The partnership between industry, university and upper-secondary schools is completely new. “If Denmark is to maintain its position as the leader in biotechnology, it is important to broaden biotechnology both as an industry and as an academic subject. We are delighted that biotechnology is becoming a subject in upper-secondary schools,” says Per Falholt, Novozymes’ executive vice president for research and development.

Novozymes has sponsored the project with funding of DKK 1 million for the purchase of equipment. And in a unique initiative Novozymes is also making its research department available to upper-secondary pupils so that they can study the microorganisms that they find.

According to Anne Krarup, the Ministry of Education’s adviser in biology, never before has a company given sponsorship that in one go raises the professional level of all upper-secondary schools in the country. And Ole Filtenborg, head of the Department of Systems Biology at the Technical University of Denmark, is also delighted with the sponsorship. “It is important that companies also help turn the focus on biotechnology as a subject because they can contribute understanding of what the reality is,” he maintains.

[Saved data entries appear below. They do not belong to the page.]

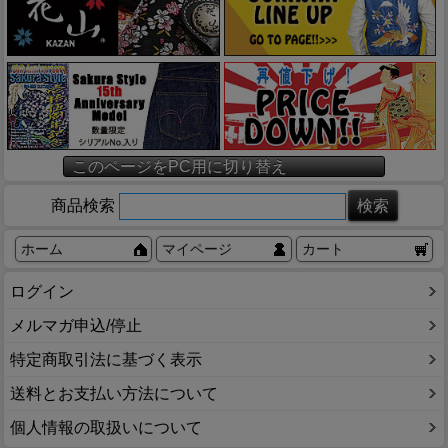
このページをPC用に切り替え
商品検索
ホーム
マイページ
カート
ログイン
メルマガ申込/停止
特定商取引法に基づく表示
送料とお支払い方法について
個人情報の取扱いについて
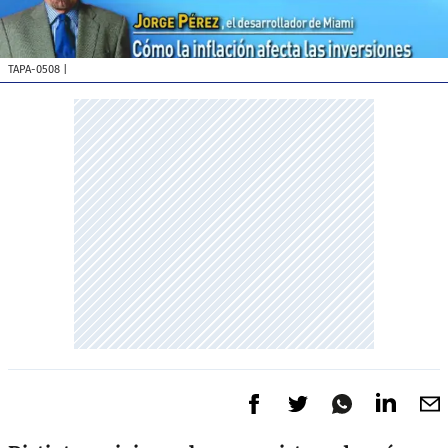
TAPA-0508
|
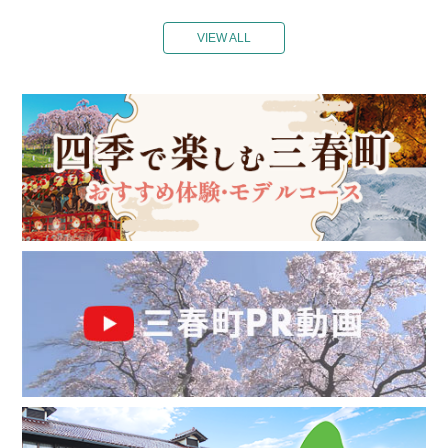
VIEW ALL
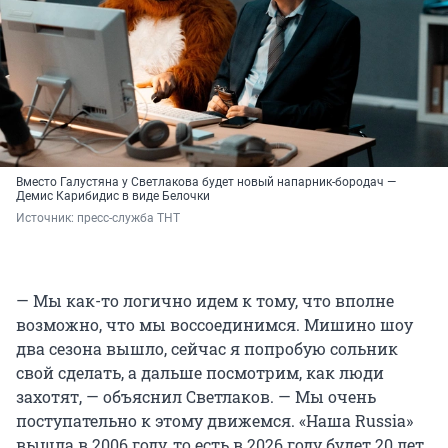
Вместо Галустяна у Светлакова будет новый напарник-бородач —
Демис Карибидис в виде Белочки
Источник: 
пресс-служба ТНТ
— Мы как-то логично идем к тому, что вполне
возможно, что мы воссоединимся. Мишино шоу
два сезона вышло, сейчас я попробую сольник
свой сделать, а дальше посмотрим, как люди
захотят, — объяснил Светлаков. — Мы очень
поступательно к этому движемся. «Наша Russia»
вышла в 2006 году, то есть в 2026 году будет 20 лет.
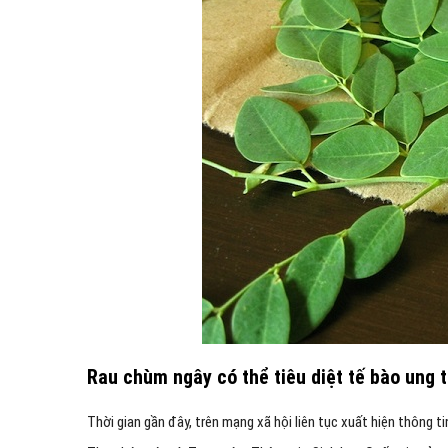
Rau chùm ngây có thể tiêu diệt tế bào ung 
Thời gian gần đây, trên mạng xã hội liên tục xuất hiện thông ti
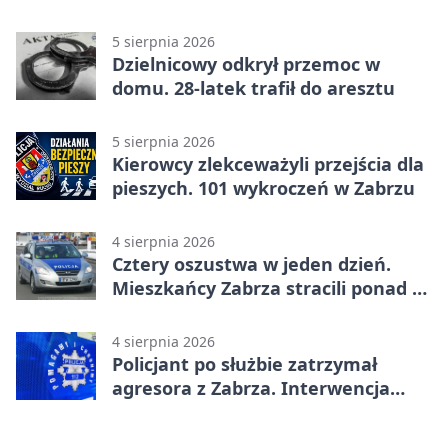
czytelniczym
5 sierpnia 2026
Dzielnicowy odkrył przemoc w
domu. 28-latek trafił do aresztu
5 sierpnia 2026
Kierowcy zlekceważyli przejścia dla
pieszych. 101 wykroczeń w Zabrzu
4 sierpnia 2026
Cztery oszustwa w jeden dzień.
Mieszkańcy Zabrza stracili ponad 6
tys. zł
4 sierpnia 2026
Policjant po służbie zatrzymał
agresora z Zabrza. Interwencja
zakończyła się aresztem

Outside in nature and inside in the laboratory

The upper-secondary pupils will search out their local areas to find microorganisms that can degrade cellulose and are therefore relevant in the development of second-generation bioethanol. The equipment will enable the pupils to isolate special pieces of the microorganisms’ DNA. The schools will send the microorganisms that they find and their DNA to Novozymes’ research department, which will carry out identification of the microorganisms. In this way a Danish map of cellulose-degrading microorganisms can be established.

The educational project has been drawn up by Biotech Academy. The project is currently being tried out at three upper-secondary schools. It will be available to all the country’s upper-secondary and HTX schools at www.biotechacademy.dk on June 1, 2008.